* YOUR INSTRUCTIONS
Restate the data word for word. Leave the pictures out.

* EXERCISE DATA

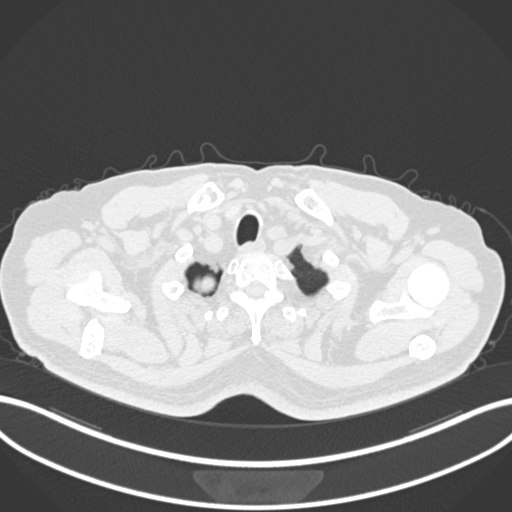
Chest CT, one axial slice; position 204 of 218 along the scan axis; reconstruction kernel B30f; lung window (W 1500 / L -600 HU); 1 mm slice thickness; 512 × 512 image matrix, field of view 400 × 400 mm. Male patient, age 68 years. From the clinical record (not read from this slice): clinical TNM (as recorded): T2a N0 M0.
Annotated regions visible in this slice (bounding box drawn by a radiologist):
- lung tumour (recorded histology: adenocarcinoma): box from (x=192, y=271) to (x=217, y=297) px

* SOLUTION TO THE PROBLEM
Chest CT, one axial slice; position 204 of 218 along the scan axis; reconstruction kernel B30f; lung window (W 1500 / L -600 HU); 1 mm slice thickness; 512 × 512 image matrix, field of view 400 × 400 mm. Male patient, age 68 years. From the clinical record (not read from this slice): clinical TNM (as recorded): T2a N0 M0.
Annotated regions visible in this slice (bounding box drawn by a radiologist):
- lung tumour (recorded histology: adenocarcinoma): box from (x=192, y=271) to (x=217, y=297) px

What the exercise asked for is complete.